**Given records:**
- Opening Delimiter -
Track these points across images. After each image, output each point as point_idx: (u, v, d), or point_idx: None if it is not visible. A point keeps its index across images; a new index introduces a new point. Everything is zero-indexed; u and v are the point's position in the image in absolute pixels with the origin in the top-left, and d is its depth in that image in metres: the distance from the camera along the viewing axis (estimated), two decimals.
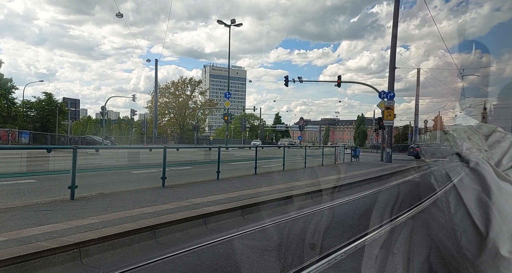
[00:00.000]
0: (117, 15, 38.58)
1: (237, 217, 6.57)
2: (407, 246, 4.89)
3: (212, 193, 8.07)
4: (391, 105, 23.52)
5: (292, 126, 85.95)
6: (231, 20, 38.63)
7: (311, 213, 7.04)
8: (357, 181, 12.02)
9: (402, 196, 10.28)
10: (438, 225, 0.94)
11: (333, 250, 4.59)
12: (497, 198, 0.85)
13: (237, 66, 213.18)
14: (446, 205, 0.91)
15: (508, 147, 0.95)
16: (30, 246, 3.97)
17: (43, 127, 43.15)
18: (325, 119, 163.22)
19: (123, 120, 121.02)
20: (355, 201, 8.78)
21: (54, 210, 5.84)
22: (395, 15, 23.44)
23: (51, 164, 10.57)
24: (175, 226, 5.43)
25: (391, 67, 24.14)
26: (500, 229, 0.83)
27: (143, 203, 6.72)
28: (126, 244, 4.68)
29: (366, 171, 15.87)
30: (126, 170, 11.98)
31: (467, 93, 6.94)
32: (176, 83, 68.21)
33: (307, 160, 16.88)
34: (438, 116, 58.83)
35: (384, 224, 5.97)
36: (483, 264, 0.84)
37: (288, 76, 30.32)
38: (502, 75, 11.52)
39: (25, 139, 38.16)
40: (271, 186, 9.59)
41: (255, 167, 12.72)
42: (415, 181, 13.63)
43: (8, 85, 42.75)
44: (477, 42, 7.26)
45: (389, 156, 23.69)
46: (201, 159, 18.11)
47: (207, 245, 4.82)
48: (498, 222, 0.83)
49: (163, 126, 68.13)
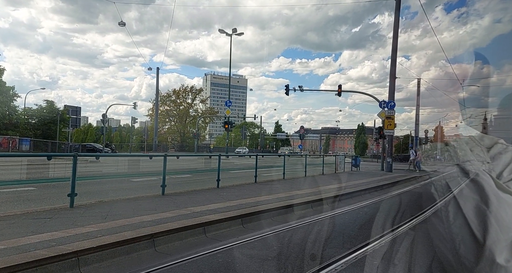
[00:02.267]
0: (119, 24, 38.99)
1: (237, 225, 6.53)
2: (408, 256, 4.85)
3: (212, 201, 8.04)
4: (392, 114, 23.56)
5: (292, 134, 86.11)
6: (233, 30, 38.97)
7: (311, 223, 7.00)
8: (358, 190, 11.98)
9: (403, 206, 10.23)
10: (438, 234, 0.94)
11: (334, 260, 4.56)
12: (495, 207, 0.85)
13: (238, 74, 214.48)
14: (445, 214, 0.92)
15: (510, 160, 0.96)
16: (29, 254, 3.95)
17: (44, 134, 43.24)
18: (326, 128, 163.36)
19: (123, 128, 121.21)
20: (356, 211, 8.74)
21: (53, 218, 5.82)
22: (395, 25, 23.64)
23: (51, 172, 10.55)
24: (174, 235, 5.40)
25: (392, 77, 24.25)
26: (497, 238, 0.83)
27: (142, 211, 6.69)
28: (125, 252, 4.65)
29: (367, 180, 15.83)
30: (126, 178, 11.95)
31: (468, 104, 7.00)
32: (177, 91, 68.54)
33: (308, 169, 16.85)
34: (438, 126, 58.90)
35: (385, 234, 5.93)
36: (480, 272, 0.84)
37: (288, 85, 30.48)
38: (503, 86, 11.65)
39: (25, 146, 38.20)
40: (271, 195, 9.55)
41: (255, 175, 12.70)
42: (416, 191, 13.58)
43: (10, 93, 42.94)
44: (477, 53, 7.32)
45: (389, 165, 23.65)
46: (201, 167, 18.06)
47: (207, 254, 4.78)
48: (495, 230, 0.83)
49: (163, 134, 68.21)
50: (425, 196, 10.99)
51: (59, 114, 43.93)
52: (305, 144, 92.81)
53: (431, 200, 6.55)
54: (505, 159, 0.98)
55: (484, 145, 1.00)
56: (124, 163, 15.95)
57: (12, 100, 43.68)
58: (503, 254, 0.82)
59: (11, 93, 43.07)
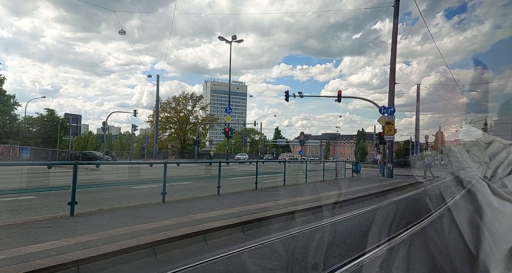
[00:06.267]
0: (119, 32, 39.23)
1: (237, 233, 6.50)
2: (409, 264, 4.82)
3: (213, 209, 8.01)
4: (392, 120, 23.57)
5: (292, 141, 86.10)
6: (232, 37, 39.16)
7: (312, 230, 6.97)
8: (359, 196, 11.94)
9: (406, 212, 10.19)
10: (435, 245, 0.94)
11: (335, 268, 4.52)
12: (489, 218, 0.84)
13: (238, 81, 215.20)
14: (440, 225, 0.91)
15: (505, 157, 0.95)
16: (29, 264, 3.93)
17: (44, 143, 43.25)
18: (326, 134, 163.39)
19: (124, 136, 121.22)
20: (357, 217, 8.70)
21: (53, 227, 5.80)
22: (394, 31, 23.76)
23: (52, 180, 10.54)
24: (175, 243, 5.37)
25: (391, 82, 24.32)
26: (491, 250, 0.81)
27: (143, 219, 6.67)
28: (126, 261, 4.63)
29: (367, 186, 15.78)
30: (126, 186, 11.94)
31: (468, 109, 6.95)
32: (177, 98, 68.73)
33: (308, 175, 16.81)
34: (439, 132, 58.91)
35: (386, 241, 5.89)
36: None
37: (288, 91, 30.56)
38: (503, 91, 11.66)
39: (26, 154, 38.20)
40: (272, 202, 9.52)
41: (255, 182, 12.67)
42: (417, 198, 13.53)
43: (11, 101, 43.08)
44: (477, 59, 7.29)
45: (390, 171, 23.60)
46: (201, 174, 18.05)
47: (207, 262, 4.75)
48: (489, 243, 0.82)
49: (164, 141, 68.25)
50: (426, 202, 10.94)
51: (59, 123, 44.00)
52: (305, 150, 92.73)
53: (427, 208, 6.53)
54: (501, 156, 0.98)
55: (483, 141, 1.00)
56: (124, 171, 15.95)
57: (13, 109, 43.79)
58: (498, 268, 0.81)
59: (11, 102, 43.20)
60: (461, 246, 0.85)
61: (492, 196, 0.88)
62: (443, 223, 0.88)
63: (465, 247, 0.84)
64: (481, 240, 0.83)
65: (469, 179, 0.92)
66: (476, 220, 0.85)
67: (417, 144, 48.77)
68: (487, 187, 0.89)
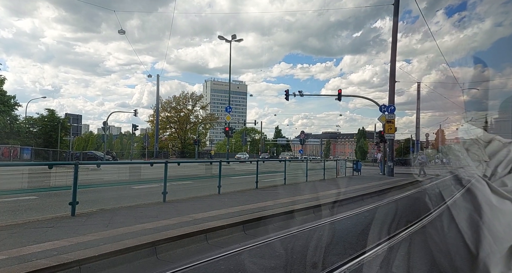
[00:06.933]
0: (119, 32, 39.17)
1: (238, 232, 6.52)
2: (409, 263, 4.83)
3: (213, 208, 8.03)
4: (392, 118, 23.55)
5: (293, 140, 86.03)
6: (232, 36, 39.19)
7: (313, 228, 6.98)
8: (359, 195, 11.95)
9: (406, 210, 10.20)
10: (435, 244, 0.94)
11: (337, 266, 4.54)
12: (488, 217, 0.84)
13: (238, 80, 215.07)
14: (440, 224, 0.92)
15: (505, 155, 0.96)
16: (30, 264, 3.94)
17: (45, 143, 43.23)
18: (326, 133, 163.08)
19: (125, 135, 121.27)
20: (358, 216, 8.71)
21: (54, 227, 5.82)
22: (394, 30, 23.73)
23: (53, 180, 10.55)
24: (176, 242, 5.39)
25: (391, 81, 24.30)
26: (491, 250, 0.81)
27: (144, 218, 6.69)
28: (127, 260, 4.64)
29: (368, 185, 15.79)
30: (127, 185, 11.95)
31: (469, 107, 6.96)
32: (177, 98, 68.72)
33: (308, 174, 16.82)
34: (439, 130, 58.86)
35: (386, 240, 5.90)
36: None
37: (288, 90, 30.55)
38: (504, 89, 11.63)
39: (27, 155, 38.23)
40: (272, 201, 9.53)
41: (256, 181, 12.68)
42: (417, 196, 13.53)
43: (12, 102, 43.08)
44: (478, 57, 7.27)
45: (390, 169, 23.59)
46: (202, 173, 18.05)
47: (208, 261, 4.77)
48: (489, 242, 0.82)
49: (164, 141, 68.24)
50: (422, 201, 10.95)
51: (60, 123, 44.00)
52: (305, 149, 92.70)
53: (427, 206, 6.53)
54: (501, 155, 0.99)
55: (483, 139, 1.00)
56: (125, 171, 15.95)
57: (13, 110, 43.78)
58: (498, 267, 0.81)
59: (12, 103, 43.19)
60: (461, 245, 0.85)
61: (491, 194, 0.88)
62: (443, 222, 0.88)
63: (465, 246, 0.85)
64: (481, 239, 0.83)
65: (468, 178, 0.92)
66: (476, 219, 0.85)
67: (418, 142, 48.73)
68: (487, 186, 0.90)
- Closing Delimiter -
Pictures excluded, reproduce only the part above that opens with the line holding "56: (124, 163, 15.95)" and closes with the line holding "67: (417, 144, 48.77)", exactly as written.

**Problem solution:**
56: (124, 163, 15.95)
57: (12, 100, 43.68)
58: (503, 254, 0.82)
59: (11, 93, 43.07)
[00:06.267]
0: (119, 32, 39.23)
1: (237, 233, 6.50)
2: (409, 264, 4.82)
3: (213, 209, 8.01)
4: (392, 120, 23.57)
5: (292, 141, 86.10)
6: (232, 37, 39.16)
7: (312, 230, 6.97)
8: (359, 196, 11.94)
9: (406, 212, 10.19)
10: (435, 245, 0.94)
11: (335, 268, 4.52)
12: (489, 218, 0.84)
13: (238, 81, 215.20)
14: (440, 225, 0.91)
15: (505, 157, 0.95)
16: (29, 264, 3.93)
17: (44, 143, 43.25)
18: (326, 134, 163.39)
19: (124, 136, 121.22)
20: (357, 217, 8.70)
21: (53, 227, 5.80)
22: (394, 31, 23.76)
23: (52, 180, 10.54)
24: (175, 243, 5.37)
25: (391, 82, 24.32)
26: (491, 250, 0.81)
27: (143, 219, 6.67)
28: (126, 261, 4.63)
29: (367, 186, 15.78)
30: (126, 186, 11.94)
31: (468, 109, 6.95)
32: (177, 98, 68.73)
33: (308, 175, 16.81)
34: (439, 132, 58.91)
35: (386, 241, 5.89)
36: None
37: (288, 91, 30.56)
38: (503, 91, 11.66)
39: (26, 154, 38.20)
40: (272, 202, 9.52)
41: (255, 182, 12.67)
42: (417, 198, 13.53)
43: (11, 101, 43.08)
44: (477, 59, 7.29)
45: (390, 171, 23.60)
46: (201, 174, 18.05)
47: (207, 262, 4.75)
48: (489, 243, 0.82)
49: (164, 141, 68.25)
50: (426, 202, 10.94)
51: (59, 123, 44.00)
52: (305, 150, 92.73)
53: (427, 208, 6.53)
54: (501, 156, 0.98)
55: (483, 141, 1.00)
56: (124, 171, 15.95)
57: (13, 109, 43.79)
58: (498, 268, 0.81)
59: (11, 102, 43.20)
60: (461, 246, 0.85)
61: (492, 196, 0.88)
62: (443, 223, 0.88)
63: (465, 247, 0.84)
64: (481, 240, 0.83)
65: (469, 179, 0.92)
66: (476, 220, 0.85)
67: (417, 144, 48.77)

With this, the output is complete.